Anyway, there's some very light chipping on the top half-inch of the edge. Can I take this out with the Sharpmaker? Or do I need another plan?

Thanks
 
clear your calendar if you want to try with the sharpmaker. otherwise, get a coarse stone, you can pick up a Norton double sided silicon carbide stone for a few bucks at Home Depot and the like.
 
I've removed small chips with a Sharpmaker from several knives using the medium rods and it never took me that long. I've done it, for example, on a 440C mini-Griptilian (chipped on cardboard), VG-10 Delica (same), and VG-10 Poliwog (chipped on zip ties). I'm talking chipping you can feel with your fingernail or see with a 10X lupe. It took minutes, not hours.
 
clear your calendar if you want to try with the sharpmaker
:D

When I have a knife chip, I live with it and keep using and sharpening it as normal as long as it's not too noticeable cutting-wise. No sense in wasting perfectly good edge material by sharpening the chip out- it'll come out with time and the knife will last longer! You can abuse the edge more now since you have nothing to lose :)
 
Thanks for the tips. I'm going to try fixing the edge on the SM, but I have a feeling it will take a while, so I'm stopping at Home Depot on Monday to see what I can find.
 
Just saw your post NeedleRemorse, and I never thought of it that way.

Hmmmm. . .we'll see
 
Thanks for the tips. I'm going to try fixing the edge on the SM, but I have a feeling it will take a while, so I'm stopping at Home Depot on Monday to see what I can find.

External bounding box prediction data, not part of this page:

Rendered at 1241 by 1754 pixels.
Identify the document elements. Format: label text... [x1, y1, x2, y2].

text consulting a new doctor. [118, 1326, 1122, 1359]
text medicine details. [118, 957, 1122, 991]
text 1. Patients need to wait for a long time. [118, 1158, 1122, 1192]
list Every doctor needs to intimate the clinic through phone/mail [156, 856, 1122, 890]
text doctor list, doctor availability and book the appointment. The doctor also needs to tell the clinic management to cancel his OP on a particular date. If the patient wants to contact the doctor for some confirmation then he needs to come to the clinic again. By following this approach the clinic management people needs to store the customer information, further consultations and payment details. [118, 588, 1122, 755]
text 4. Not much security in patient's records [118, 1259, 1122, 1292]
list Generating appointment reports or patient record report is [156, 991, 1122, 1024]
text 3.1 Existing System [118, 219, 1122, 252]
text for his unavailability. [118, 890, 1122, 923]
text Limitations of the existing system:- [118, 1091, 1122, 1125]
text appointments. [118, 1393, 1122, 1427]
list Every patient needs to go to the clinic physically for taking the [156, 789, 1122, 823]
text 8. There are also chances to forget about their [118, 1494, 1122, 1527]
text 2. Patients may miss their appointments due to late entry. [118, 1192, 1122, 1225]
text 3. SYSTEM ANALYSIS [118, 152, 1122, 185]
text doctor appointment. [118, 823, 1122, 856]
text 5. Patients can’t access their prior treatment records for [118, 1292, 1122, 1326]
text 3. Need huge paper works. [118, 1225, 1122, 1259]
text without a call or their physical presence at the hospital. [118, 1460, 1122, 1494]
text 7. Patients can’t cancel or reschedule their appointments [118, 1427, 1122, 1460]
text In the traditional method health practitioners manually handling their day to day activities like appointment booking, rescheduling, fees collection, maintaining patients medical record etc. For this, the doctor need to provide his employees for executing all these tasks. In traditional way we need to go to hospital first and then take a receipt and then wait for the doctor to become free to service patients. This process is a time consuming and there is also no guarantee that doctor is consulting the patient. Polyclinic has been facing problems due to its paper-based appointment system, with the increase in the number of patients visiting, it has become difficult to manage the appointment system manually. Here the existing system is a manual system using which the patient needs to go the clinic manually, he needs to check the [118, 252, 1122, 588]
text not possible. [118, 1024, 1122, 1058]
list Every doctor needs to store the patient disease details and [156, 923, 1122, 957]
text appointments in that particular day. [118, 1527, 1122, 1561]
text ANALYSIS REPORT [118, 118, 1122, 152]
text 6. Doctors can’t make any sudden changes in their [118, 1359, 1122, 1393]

You should have a decent low grit benchstone anyway -- it's a perfect addition to your Sharpmaker, which is not suitable for reprofiling. But do yourself a favor -- before you rip into it with a course benchstone, give it 5 minutes on the Sharpmaker with the medium rods. If they're really small chips, the Sharpmaker will remove them. What's there to lose?
 
I dropped a Bark River mini-Skinner on the shop floor last week. Concrete. My heart stopped for a second....I'm sure of it. About 1/16" from the tip, I had a gouge in the edge....not chipped....gouged. Like somebody took a tiny grinder to it.

I sharpened the edge back to sharp, but I could tell right away it would take awhile to get the edge redone so that the chunk of missing steel wasn;t "missing" anymore. I did what NeedleRemorse said.....just sharpen it when it needs it and before long it'll be gone. I figure maybe by next month.
 
I don't know what it was (maybe just a fatigued edge that needs to have a little metal taken off) but I had the same problem with mine except it's 440C. I reprofiled the edge and convexed it as well about 6 months ago and it's performing better than ever, sharpens easier (and less frequently) and best of all: No chipping!
 
:D

When I have a knife chip, I live with it and keep using and sharpening it as normal as long as it's not too noticeable cutting-wise. No sense in wasting perfectly good edge material by sharpening the chip out- it'll come out with time and the knife will last longer! You can abuse the edge more now since you have nothing to lose :)

I agree, good point! Time will wear it in.